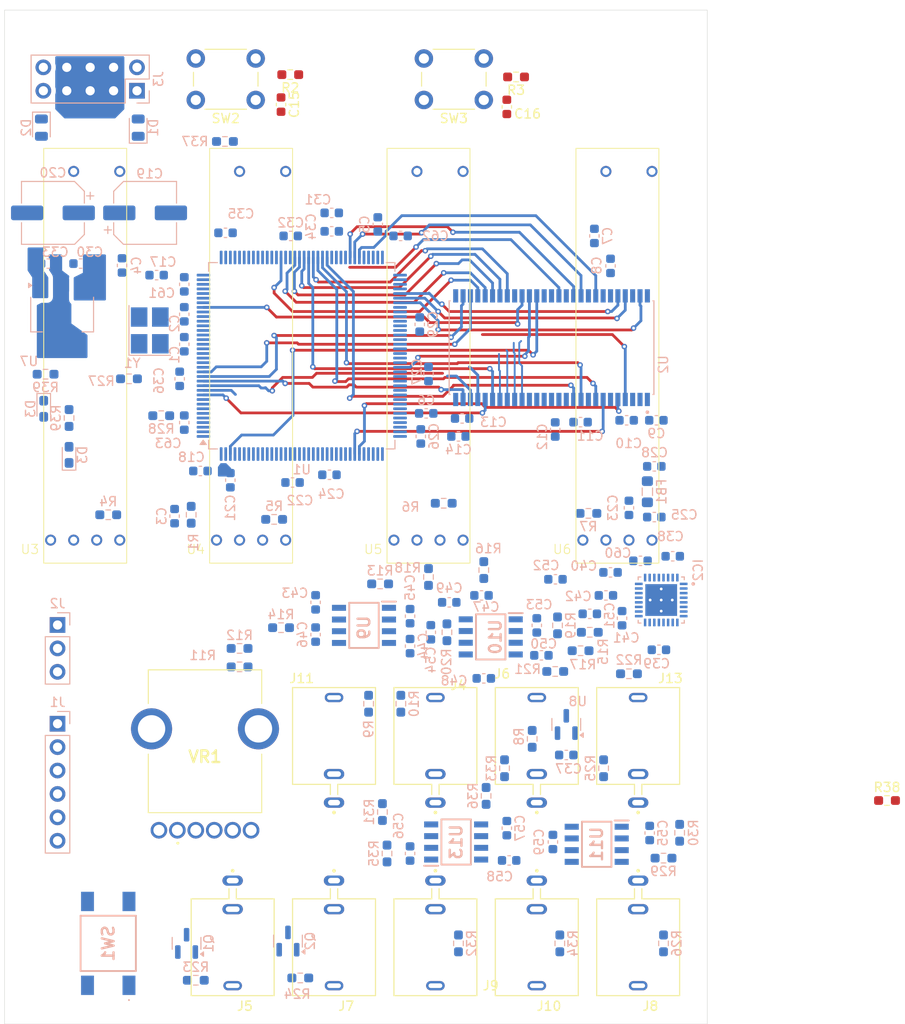
<source format=kicad_pcb>
(kicad_pcb
	(version 20240108)
	(generator "pcbnew")
	(generator_version "8.0")
	(general
		(thickness 1.65)
		(legacy_teardrops no)
	)
	(paper "A4")
	(layers
		(0 "F.Cu" signal)
		(1 "In1.Cu" power "GND")
		(2 "In2.Cu" power "PWR")
		(31 "B.Cu" signal)
		(32 "B.Adhes" user "B.Adhesive")
		(33 "F.Adhes" user "F.Adhesive")
		(34 "B.Paste" user)
		(35 "F.Paste" user)
		(36 "B.SilkS" user "B.Silkscreen")
		(37 "F.SilkS" user "F.Silkscreen")
		(38 "B.Mask" user)
		(39 "F.Mask" user)
		(40 "Dwgs.User" user "User.Drawings")
		(41 "Cmts.User" user "User.Comments")
		(42 "Eco1.User" user "User.Eco1")
		(43 "Eco2.User" user "User.Eco2")
		(44 "Edge.Cuts" user)
		(45 "Margin" user)
		(46 "B.CrtYd" user "B.Courtyard")
		(47 "F.CrtYd" user "F.Courtyard")
		(48 "B.Fab" user)
		(49 "F.Fab" user)
		(50 "User.1" user)
		(51 "User.2" user)
		(52 "User.3" user)
		(53 "User.4" user)
		(54 "User.5" user)
		(55 "User.6" user)
		(56 "User.7" user)
		(57 "User.8" user)
		(58 "User.9" user)
	)
	(setup
		(stackup
			(layer "F.SilkS"
				(type "Top Silk Screen")
			)
			(layer "F.Paste"
				(type "Top Solder Paste")
			)
			(layer "F.Mask"
				(type "Top Solder Mask")
				(thickness 0.01)
			)
			(layer "F.Cu"
				(type "copper")
				(thickness 0.035)
			)
			(layer "dielectric 1"
				(type "prepreg")
				(thickness 0.1)
				(material "FR4")
				(epsilon_r 4.5)
				(loss_tangent 0.02)
			)
			(layer "In1.Cu"
				(type "copper")
				(thickness 0.035)
			)
			(layer "dielectric 2"
				(type "core")
				(thickness 1.24)
				(material "FR4")
				(epsilon_r 4.5)
				(loss_tangent 0.02)
			)
			(layer "In2.Cu"
				(type "copper")
				(thickness 0.035)
			)
			(layer "dielectric 3"
				(type "prepreg")
				(thickness 0.15)
				(material "FR4")
				(epsilon_r 4.5)
				(loss_tangent 0.02)
			)
			(layer "B.Cu"
				(type "copper")
				(thickness 0.035)
			)
			(layer "B.Mask"
				(type "Bottom Solder Mask")
				(thickness 0.01)
			)
			(layer "B.Paste"
				(type "Bottom Solder Paste")
			)
			(layer "B.SilkS"
				(type "Bottom Silk Screen")
			)
			(copper_finish "None")
			(dielectric_constraints no)
		)
		(pad_to_mask_clearance 0)
		(allow_soldermask_bridges_in_footprints no)
		(pcbplotparams
			(layerselection 0x00010fc_ffffffff)
			(plot_on_all_layers_selection 0x0000000_00000000)
			(disableapertmacros no)
			(usegerberextensions no)
			(usegerberattributes yes)
			(usegerberadvancedattributes yes)
			(creategerberjobfile yes)
			(dashed_line_dash_ratio 12.000000)
			(dashed_line_gap_ratio 3.000000)
			(svgprecision 4)
			(plotframeref no)
			(viasonmask no)
			(mode 1)
			(useauxorigin no)
			(hpglpennumber 1)
			(hpglpenspeed 20)
			(hpglpendiameter 15.000000)
			(pdf_front_fp_property_popups yes)
			(pdf_back_fp_property_popups yes)
			(dxfpolygonmode yes)
			(dxfimperialunits yes)
			(dxfusepcbnewfont yes)
			(psnegative no)
			(psa4output no)
			(plotreference yes)
			(plotvalue yes)
			(plotfptext yes)
			(plotinvisibletext no)
			(sketchpadsonfab no)
			(subtractmaskfromsilk no)
			(outputformat 1)
			(mirror no)
			(drillshape 1)
			(scaleselection 1)
			(outputdirectory "")
		)
	)
	(net 0 "")
	(net 1 "GND")
	(net 2 "+12V")
	(net 3 "+3.3V")
	(net 4 "Net-(Q1-B)")
	(net 5 "/GATE1_IN")
	(net 6 "/GATE2_IN")
	(net 7 "Net-(Q2-B)")
	(net 8 "unconnected-(U1-PB14-Pad75)")
	(net 9 "/CV2_IN")
	(net 10 "unconnected-(U1-PD2-Pad116)")
	(net 11 "/FMC_D15")
	(net 12 "/FMC_D13")
	(net 13 "/FMC_D4")
	(net 14 "unconnected-(U1-PB15-Pad76)")
	(net 15 "unconnected-(U1-PD6-Pad122)")
	(net 16 "unconnected-(U1-PC14-Pad8)")
	(net 17 "unconnected-(U1-PG13-Pad128)")
	(net 18 "Net-(C6-Pad2)")
	(net 19 "/I2S1_CK")
	(net 20 "unconnected-(U1-PE6-Pad5)")
	(net 21 "unconnected-(U1-PE5-Pad4)")
	(net 22 "unconnected-(U1-PB10-Pad69)")
	(net 23 "unconnected-(U1-PD12-Pad81)")
	(net 24 "unconnected-(U1-PD5-Pad119)")
	(net 25 "/FADER1_IN")
	(net 26 "/FADER2_IN")
	(net 27 "unconnected-(U1-PG3-Pad88)")
	(net 28 "/FMC_D8")
	(net 29 "unconnected-(U1-PC11-Pad112)")
	(net 30 "/FADER4_IN")
	(net 31 "/I2S1_SDO")
	(net 32 "/I2C1_SCL")
	(net 33 "unconnected-(U1-PG7-Pad92)")
	(net 34 "/FMC_NBL0")
	(net 35 "/FMC_D1")
	(net 36 "/FMC_A7")
	(net 37 "/FMC_SDNE0")
	(net 38 "Net-(U1-PH0)")
	(net 39 "/NRST")
	(net 40 "unconnected-(U1-PA9-Pad101)")
	(net 41 "/FMC_D12")
	(net 42 "/FMC_A4")
	(net 43 "/FMC_D14")
	(net 44 "/FMC_BA1")
	(net 45 "/I2S1_MCK")
	(net 46 "/FADER3_IN")
	(net 47 "/BUTTON1_IN")
	(net 48 "/FAD_LED2_OUT")
	(net 49 "/FMC_A3")
	(net 50 "/UART4_TX")
	(net 51 "unconnected-(U1-PA11-Pad103)")
	(net 52 "/BUTTON2_IN")
	(net 53 "/FMC_SDNRAS")
	(net 54 "/FMC_SDCKE0")
	(net 55 "unconnected-(U1-PA12-Pad104)")
	(net 56 "/FMC_A11")
	(net 57 "unconnected-(U1-PG10-Pad125)")
	(net 58 "unconnected-(U1-PF10-Pad22)")
	(net 59 "unconnected-(U1-PG6-Pad91)")
	(net 60 "/FMC_BA0")
	(net 61 "unconnected-(U1-PG11-Pad126)")
	(net 62 "/FMC_D11")
	(net 63 "/I2S1_SDI")
	(net 64 "unconnected-(U1-PA15-Pad110)")
	(net 65 "/FMC_D6")
	(net 66 "Net-(U1-BOOT0)")
	(net 67 "Net-(C5-Pad2)")
	(net 68 "+3.3VA")
	(net 69 "unconnected-(U1-PC12-Pad113)")
	(net 70 "-12V")
	(net 71 "unconnected-(U1-PD13-Pad82)")
	(net 72 "/FAD_LED3_OUT")
	(net 73 "unconnected-(U1-PA8-Pad100)")
	(net 74 "/FMC_A5")
	(net 75 "/FMC_A9")
	(net 76 "/FMC_A0")
	(net 77 "/CV1_IN")
	(net 78 "/FMC_NBL1")
	(net 79 "/SWDIO")
	(net 80 "/UART4_RX")
	(net 81 "unconnected-(U1-PE2-Pad1)")
	(net 82 "unconnected-(U1-PD11-Pad80)")
	(net 83 "unconnected-(U1-PG2-Pad87)")
	(net 84 "/FMC_D9")
	(net 85 "/FMC_A1")
	(net 86 "unconnected-(U1-PA10-Pad102)")
	(net 87 "unconnected-(U1-PD4-Pad118)")
	(net 88 "/FAD_LED4_OUT")
	(net 89 "unconnected-(U1-PB2-Pad48)")
	(net 90 "unconnected-(U1-PB11-Pad70)")
	(net 91 "unconnected-(U1-PA3-Pad37)")
	(net 92 "/FMC_D2")
	(net 93 "/V_OCT_IN")
	(net 94 "/FMC_SDCLK")
	(net 95 "/I2S1_WS")
	(net 96 "unconnected-(U1-PB5-Pad135)")
	(net 97 "/FMC_SDNCAS")
	(net 98 "unconnected-(U1-PG14-Pad129)")
	(net 99 "unconnected-(U1-PB9-Pad140)")
	(net 100 "/FMC_D0")
	(net 101 "unconnected-(U1-PD3-Pad117)")
	(net 102 "/FMC_SDNWE")
	(net 103 "unconnected-(U1-PB13-Pad74)")
	(net 104 "Net-(IC2-DVDD)")
	(net 105 "/FAD_LED1_OUT")
	(net 106 "/FMC_A10")
	(net 107 "unconnected-(U1-PG9-Pad124)")
	(net 108 "unconnected-(U1-PC10-Pad111)")
	(net 109 "/SWCLK")
	(net 110 "unconnected-(U1-PE3-Pad2)")
	(net 111 "unconnected-(U1-PB12-Pad73)")
	(net 112 "/FMC_D10")
	(net 113 "unconnected-(U1-PE4-Pad3)")
	(net 114 "unconnected-(U1-PG12-Pad127)")
	(net 115 "/I2C1_SDA")
	(net 116 "unconnected-(U1-PC15-Pad9)")
	(net 117 "Net-(U1-PH1)")
	(net 118 "/FMC_A6")
	(net 119 "unconnected-(U1-PC13-Pad7)")
	(net 120 "/FMC_A2")
	(net 121 "/FMC_D7")
	(net 122 "/FMC_D3")
	(net 123 "/FMC_D5")
	(net 124 "/FMC_A8")
	(net 125 "unconnected-(U1-PB8-Pad139)")
	(net 126 "unconnected-(U2-NC-Pad40)")
	(net 127 "unconnected-(U2-NC-Pad36)")
	(net 128 "unconnected-(U3A-B-Pad6)")
	(net 129 "Net-(U3B-A)")
	(net 130 "Net-(IC2-IN2_L)")
	(net 131 "unconnected-(U4A-B-Pad6)")
	(net 132 "Net-(U4B-A)")
	(net 133 "unconnected-(U5A-B-Pad6)")
	(net 134 "Net-(U5B-A)")
	(net 135 "unconnected-(U6A-B-Pad6)")
	(net 136 "Net-(U6B-A)")
	(net 137 "unconnected-(U8-NC-Pad3)")
	(net 138 "AREF-10")
	(net 139 "Net-(IC2-AVDD)")
	(net 140 "CODECREF")
	(net 141 "Net-(IC2-IN3_L)")
	(net 142 "Net-(C45-Pad1)")
	(net 143 "Net-(U9A--)")
	(net 144 "Net-(C46-Pad1)")
	(net 145 "Net-(U9B--)")
	(net 146 "/Audio Codec/Input Output Channels/INR")
	(net 147 "/Audio Codec/Input Output Channels/INL")
	(net 148 "Net-(C51-Pad1)")
	(net 149 "/Audio Codec/Input Output Channels/OUTL")
	(net 150 "Net-(C52-Pad1)")
	(net 151 "/Audio Codec/Input Output Channels/OUTR")
	(net 152 "Net-(U10A--)")
	(net 153 "Net-(C53-Pad1)")
	(net 154 "Net-(C54-Pad1)")
	(net 155 "Net-(U10B--)")
	(net 156 "Net-(U11A--)")
	(net 157 "Net-(U13A--)")
	(net 158 "Net-(U13B--)")
	(net 159 "Net-(D1-A)")
	(net 160 "Net-(D2-K)")
	(net 161 "unconnected-(IC2-HPL-Pad25)")
	(net 162 "unconnected-(IC2-MICBIAS-Pad19)")
	(net 163 "unconnected-(IC2-MISO_{slash}_MFP4-Pad11)")
	(net 164 "unconnected-(IC2-SCLK_{slash}_MFP3-Pad8)")
	(net 165 "unconnected-(IC2-HPR-Pad27)")
	(net 166 "/SWO")
	(net 167 "Net-(J5-PadT)")
	(net 168 "Net-(R11-Pad2)")
	(net 169 "Net-(R12-Pad2)")
	(net 170 "Net-(J6-PadT)")
	(net 171 "Net-(J7-PadT)")
	(net 172 "Net-(J9-PadT)")
	(net 173 "Net-(J10-PadT)")
	(net 174 "Net-(J8-PadT)")
	(net 175 "Net-(J11-PadT)")
	(net 176 "Net-(J13-PadT)")
	(net 177 "Net-(U11B--)")
	(net 178 "unconnected-(VR1-PadMH1)")
	(net 179 "unconnected-(VR1-PadMH2)")
	(net 180 "Net-(J11-PadTN)")
	(net 181 "unconnected-(J4-PadTN)")
	(net 182 "unconnected-(J5-PadTN)")
	(net 183 "unconnected-(J6-PadTN)")
	(net 184 "unconnected-(J7-PadTN)")
	(net 185 "unconnected-(J8-PadTN)")
	(net 186 "unconnected-(J9-PadTN)")
	(net 187 "unconnected-(J10-PadTN)")
	(net 188 "unconnected-(J13-PadTN)")
	(net 189 "Net-(D3-A)")
	(net 190 "Net-(D3-K)")
	(net 191 "gnd")
	(footprint "Resistor_SMD:R_0603_1608Metric_Pad0.98x0.95mm_HandSolder" (layer "F.Cu") (at 257.5 121.25))
	(footprint "Eurorack:PTL30-15R1-103B2" (layer "F.Cu") (at 188.5 93 90))
	(footprint "Eurorack:PTL30-15R1-103B2" (layer "F.Cu") (at 228.25 93 90))
	(footprint "Capacitor_SMD:C_0603_1608Metric" (layer "F.Cu") (at 191.75 45.75 -90))
	(footprint "Eurorack:THONK_PJ398SM-12" (layer "F.Cu") (at 208.5 136.42 180))
	(footprint "Capacitor_SMD:C_0603_1608Metric" (layer "F.Cu") (at 216.25 46 -90))
	(footprint "Button_Switch_THT:SW_PUSH_6mm_H13mm" (layer "F.Cu") (at 213.75 45.25 180))
	(footprint "Eurorack:PTV1124420AB503" (layer "F.Cu") (at 180.5 124.475))
	(footprint "Eurorack:PTL30-15R1-103B2" (layer "F.Cu") (at 170.5 93 90))
	(footprint "Resistor_SMD:R_0603_1608Metric_Pad0.98x0.95mm_HandSolder" (layer "F.Cu") (at 192.75 42.5 180))
	(footprint "Eurorack:THONK_PJ398SM-12" (layer "F.Cu") (at 230.5 115))
	(footprint "Eurorack:THONK_PJ398SM-12" (layer "F.Cu") (at 230.5 136.42 180))
	(footprint "Eurorack:THONK_PJ398SM-12" (layer "F.Cu") (at 208.5 115))
	(footprint "Resistor_SMD:R_0603_1608Metric_Pad0.98x0.95mm_HandSolder" (layer "F.Cu") (at 217.25 42.75 180))
	(footprint "Eurorack:THONK_PJ398SM-12" (layer "F.Cu") (at 186.5 136.42 180))
	(footprint "Eurorack:THONK_PJ398SM-12" (layer "F.Cu") (at 197.5 115))
	(footprint "Eurorack:THONK_PJ398SM-12" (layer "F.Cu") (at 197.5 136.42 180))
	(footprint "Eurorack:PTL30-15R1-103B2" (layer "F.Cu") (at 207.75 93 90))
	(footprint "Button_Switch_THT:SW_PUSH_6mm_H13mm" (layer "F.Cu") (at 189 45.25 180))
	(footprint "Eurorack:THONK_PJ398SM-12" (layer "F.Cu") (at 219.5 136.42 180))
	(footprint "Eurorack:THONK_PJ398SM-12" (layer "F.Cu") (at 219.5 115))
	(footprint "Capacitor_SMD:C_0603_1608Metric" (layer "B.Cu") (at 216.5 127.75 180))
	(footprint "Resistor_SMD:R_0603_1608Metric_Pad0.98x0.95mm_HandSolder" (layer "B.Cu") (at 182.5 140.75 180))
	(footprint "Capacitor_SMD:C_0603_1608Metric" (layer "B.Cu") (at 225.75 60 90))
	(footprint "Capacitor_SMD:C_0603_1608Metric" (layer "B.Cu") (at 207.5 79.25 180))
	(footprint "Resistor_SMD:R_0603_1608Metric_Pad0.98x0.95mm_HandSolder" (layer "B.Cu") (at 222 136.75 90))
	(footprint "Connector_PinHeader_2.54mm:PinHeader_1x03_P2.54mm_Vertical" (layer "B.Cu") (at 167.5 102.21 180))
	(footprint "Resistor_SMD:R_0603_1608Metric_Pad0.98x0.95mm_HandSolder" (layer "B.Cu") (at 185.6625 49.75 180))
	(footprint "Capacitor_SMD:C_0603_1608Metric" (layer "B.Cu") (at 227.5 63.25 90))
	(footprint "Resistor_SMD:R_0603_1608Metric_Pad0.98x0.95mm_HandSolder" (layer "B.Cu") (at 166.2 75))
	(footprint "Capacitor_SMD:C_0603_1608Metric" (layer "B.Cu") (at 230.75 95.25 180))
	(footprint "Resistor_SMD:R_0603_1608Metric_Pad0.98x0.95mm_HandSolder" (layer "B.Cu") (at 233.25 136.75 90))
	(footprint "Resistor_SMD:R_0603_1608Metric_Pad0.98x0.95mm_HandSolder" (layer "B.Cu") (at 226.75 117.75 -90))
	(footprint "Capacitor_SMD:C_0603_1608Metric"
		(layer "B.Cu")
		(uuid "1efb2d6a-b020-4dea-8abe-59d4b4bd0155")
		(at 181.25 71.75 -90)
		(descr "Capacitor SMD 0603 (1608 Metric), square (rectangular) end terminal, IPC_7351 nominal, (Body size source: IPC-SM-782 page 76, https://www.pcb-3d.com/wordpress/wp-content/uploads/ipc-sm-782a_amendment_1_and_2.pdf), generated with kicad-footprint-generator")
		(tags "capacitor")
		(property "Reference" "C1"
			(at 1.15 1.05 -90)
			(layer "B.SilkS")
			(uuid "3470bddc-678a-437c-8170-607d0bd851e1")
			(effects
				(font
					(size 1 1)
					(thickness 0.15)
				)
				(justify mirror)
			)
		)
		(property "Value" "22p"
			(at 0 -1.43 90)
			(layer "B.Fab")
			(uuid "dbcbb9a6-8ad0-49b7-984a-96533381a8de")
			(effects
				(font
					(size 1 1)
					(thickness 0.15)
				)
				(justify mirror)
			)
		)
		(property "Footprint" "Capacitor_SMD:C_0603_1608Metric"
			(at 0 0 90)
			(unlocked yes)
			(layer "B.Fab")
			(hide yes)
			(uuid "c13d417f-4965-4f8c-80a0-d40dfd601d52")
			(effects
				(font
					(size 1.27 1.27)
					(thickness 0.15)
				)
				(justify mirror)
			)
		)
		(property "Datasheet" ""
			(at 0 0 90)
			(unlocked yes)
			(layer "B.Fab")
			(hide yes)
			(uuid "88a407a0-08a7-49a6-a38a-2b3b564911b1")
			(effects
				(font
					(size 1.27 1.27)
					(thickness 0.15)
				)
				(justify mirror)
			)
		)
		(property "Description" "Unpolarized capacitor"
			(at 0 0 90)
			(unlocked yes)
			(layer "B.Fab")
			(hid
... [1350044 chars truncated]
</source>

▬▬▬

Each line in the material above that mentions the word "Adhesive" must be copied.

▸ Exercise response:
		(32 "B.Adhes" user "B.Adhesive")
		(33 "F.Adhes" user "F.Adhesive")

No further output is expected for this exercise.